The County Welfare Directors Assn. of California is asking Newsom to supply an extra $60 million in his budget proposal to address staffing shortages until state officials tackle their broader goal of overhauling the funding formula.
In Fresno County, where 17% of people live in poverty, there are 310 vacancies in the department, amounting to a vacancy rate of about 12%.
Linda Du’Chene, the county’s deputy director for social services, said workers are forced to prioritize tasks related to CalFresh cases over the state’s Medi-Cal program because federal rules require that those who are eligible receive food within 30 days and, in some emergency cases, within three days.
“We don’t have a sufficient enough workforce to divide the programs,” she said. “It may mean delays on the healthcare side, and that’s really unfortunate. It feels like we have to choose food over healthcare, and the clients need both. It really does put the county in a dire position.”
Funding for CalFresh has remained static despite significant changes in the state budget over the years — the formula has not changed since the early 2000s, when the state ended cost-of-living adjustments as it scrambled to make cuts in light of a recession. But the state is now flush with cash and has a record budget surplus.
The economic toll of the pandemic sparked a record surge in CalFresh applications. In January 2020, an average of 4.1 million Californians received CalFresh benefits. By June 2020, that number rose to 4.8 million.
State funding for counties to administer CalFresh benefits amounted to $804 per household in 2000, and now equals $328 per household, according to Department of Social Services data.
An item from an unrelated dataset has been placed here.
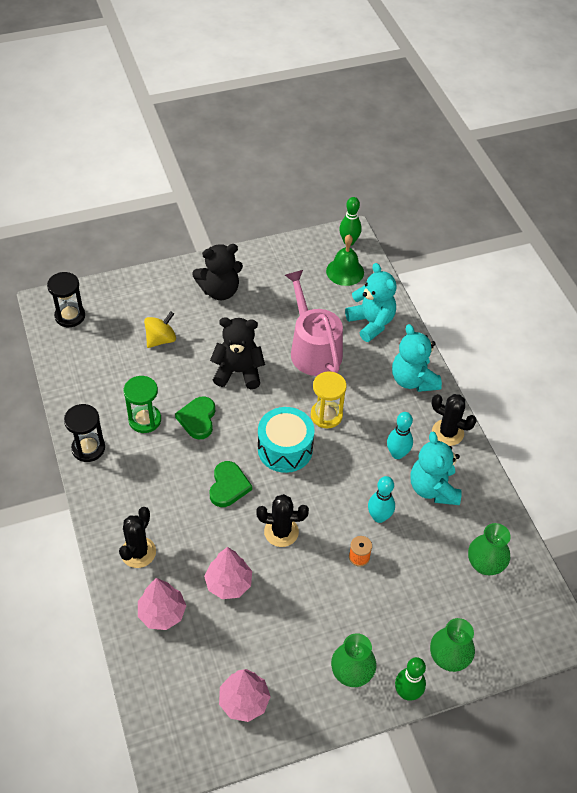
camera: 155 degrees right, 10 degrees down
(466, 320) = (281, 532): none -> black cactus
While counties called for more funding before the pandemic, the so-called Great Resignation has compounded the problem as people reevaluate in-person office jobs, making it more challenging to hire and keep workers.
“Professions like social workers and eligibility workers, it’s very, very stressful work in the best of times, but during the pandemic, these jobs have become even harder,” Beuerman said. “We’ve had difficulty recruiting and retaining staff.”
The County Welfare Directors Assn. of California estimates that if the state had provided annual inflation adjustments to its share of administration funding, counties would have received an additional $414 million this year. Combined with required federal and county matching funds, that could mean a shortfall of more than $1 billion, which would cover the salaries of about 6,400 workers, according to the group.
“There really is a human toll. Our members are saying, ‘I’m not providing the service I want to because I don’t have the staff,’” said Cathy Senderling-McDonald, executive director of the association. “It’s hit the crisis point.”
Senderling-McDonald said it’s understandable that the pandemic delayed plans, but that more funding now is crucial.
Tyler Woods, an analyst with Newsom’s Department of Finance, said at a legislative hearing last week that the Newsom administration is “open to discussion” about an additional $60 million to bridge the gap now, and plans to revisit an overhaul of the formula post-pandemic.
“We recognize that there is a need to reevaluate that existing [funding] methodology,” Woods said. “The pandemic limited our ability to go in and reevaluate that.”